In the copyright law of the United States, a work made for hire (work for hire or WFH) is a work subject to copyright that is created by an employee as part of his or her job, or some limited types of works for which all parties agree in writing to the WFH designatio­n. The work for hire concept is very important to a business to assure that it protects the investment­s (money, time, resources, etc.) it contribute­s towards employees and/or consultant­s to create new ideas and products. The rights of these works should stay with the company, regardless of what happens to the employee/ consultant. Article 25 in Law No. 22 of 2016 Regarding the Rights of Copyright and Related Rights, has a similar framework to the USA WFH law, where if the artistic work was initiated for some else the copyright shall belong to the innovating author unless otherwise agreed upon in writing. Further, if the worker invented the work during working hours or while utilizing company resources, the copyright shall belong to the employer.

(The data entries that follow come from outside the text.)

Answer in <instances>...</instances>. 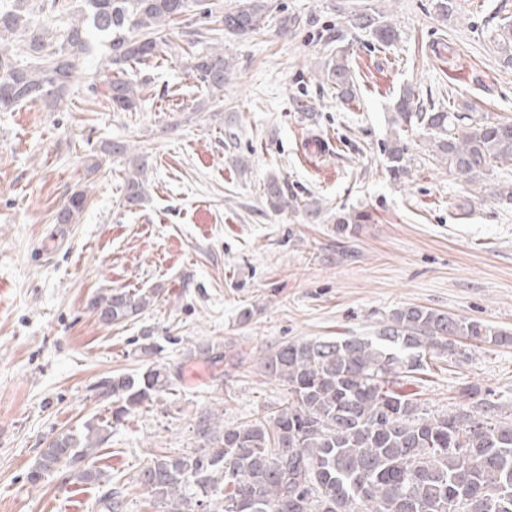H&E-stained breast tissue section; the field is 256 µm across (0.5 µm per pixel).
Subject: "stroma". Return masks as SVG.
Listing matches in <instances>:
<instances>
[{
  "instance_id": "stroma-1",
  "label": "stroma",
  "mask_w": 512,
  "mask_h": 512,
  "mask_svg": "<svg viewBox=\"0 0 512 512\" xmlns=\"http://www.w3.org/2000/svg\"><path fill=\"white\" fill-rule=\"evenodd\" d=\"M212 2L217 16L233 0ZM270 3L260 32L241 38H215L214 16L182 17L156 57L127 70L143 87L139 111H113L89 90L99 46L63 111L0 112V512H103L101 487L63 471L33 487L26 474L55 436L103 413L102 379L146 368L135 346L143 331L173 384L117 424L93 459L116 476L123 512H157L135 476L163 449L194 451L199 416L239 425L286 400V386L260 367L270 347L370 336L407 305L512 331V208L429 164L418 134L406 135L402 183L390 181L383 155L407 85L440 105L469 101L512 121V68L493 40L497 23L512 19V0H457L445 20L437 0ZM359 12L385 14L399 39L382 47L351 28ZM292 16L300 28L282 35ZM197 32L233 59L223 92L186 69ZM339 47L359 94L345 105L322 80ZM302 99L310 111L298 110ZM110 141L129 155L91 169ZM135 156L148 161V197L132 206L122 177ZM273 178L319 199L320 217L273 211ZM79 190L88 196L79 223H54ZM340 210L369 219L343 237ZM113 288L159 296L135 320L106 325L91 301ZM212 344L244 365L196 357ZM468 384L512 414V345L433 357L410 389L437 416L458 408Z\"/></svg>"
}]
</instances>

If the worker did not create the work during working hours or utilized company resources, the work will belong to the worker, unless otherwise agreed in writing.

The key language in this law is “unless otherwise agreed in writing” because it encourages employers and workers to make sure rights to IP are specified in an agreement. An employer should never just rely on the law alone to protect its rights and should always have evidence of express ownership in an agreement with the employer.

All employment and independen­t contractor agreements should contain language where the worker assigns any and all rights to any work defined as artistic under the Kuwaiti law, created while performing services for the company. In addition to an assignment of rights, there should be language expressing that any work created, while the worker was performing services for the company, shall be owned by the company. There should be an express grant of rights as well as an assignment of rights to make sure the company never has an issue with its claim for ownership to any works created by the employee/consultant.